Exciton dynamics in ring-like photosynthetic light-harvesting complexes: a hopping model

Abstract

Excitation localization and dynamics in circular molecular aggregates is considered. It is shown that the Anderson localization of the excitons is taking place even in the finite size of the ring-type systems containing tens of pigments in the case of comparable values of the spectral inhomogeneity and of the intermolecular resonance interaction. The second type of localization comes from the dynamical disorder caused by exciton interactions with environment fluctuations.
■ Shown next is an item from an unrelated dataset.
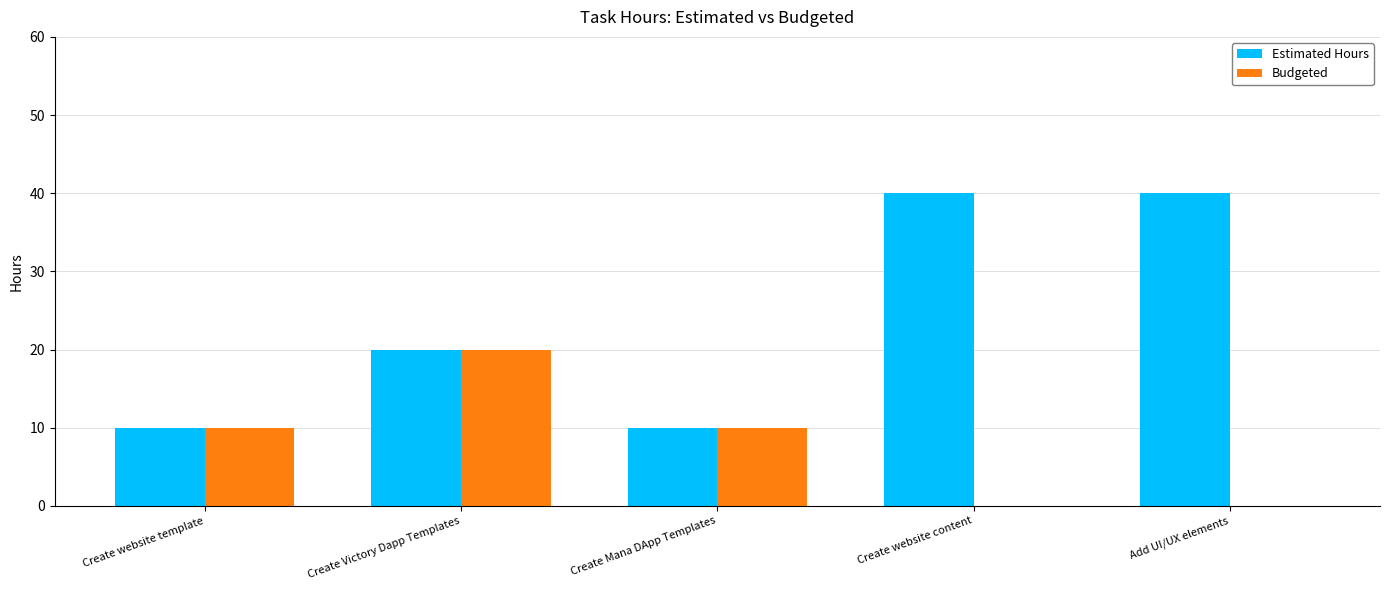

What is the highest value of the Estimated Hours series?

40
Because of these two reasons the hopping type migration of the small-size excitons is postulated to be responsible for the excitation dynamics in this kind of systems. This process is considered for the ensemble of independent rings and for the array of the interacting rings by means of Monte Carlo simulations. The intra-ring and inter-ring energy disorder with possible correlations is accepted in simulations performed for the cases of high and low temperatures. It is shown that for the typical parameters of the peripheral light-harvesting pigment-protein complexes LH2 of photosynthetic bacteria the excitation population reaches equilibrium within 1 ps in the case of the disconnected rings at nonselective excitation conditions, while equilibration on longer time scale is taking place in the system of connected rings. This nonexponential relaxation kinetics is observed at room temperature and is more pronounced by lowering the temperature. In the case of selective excitation the equilibration process is wavelength dependent for the disconnected rings at room temperature and becomes more pronounced by lowering the temperature. The wavelength dependence is resulted from the interplay between exciton population redistribution among pigments and the population, which stucks in the most red pigments.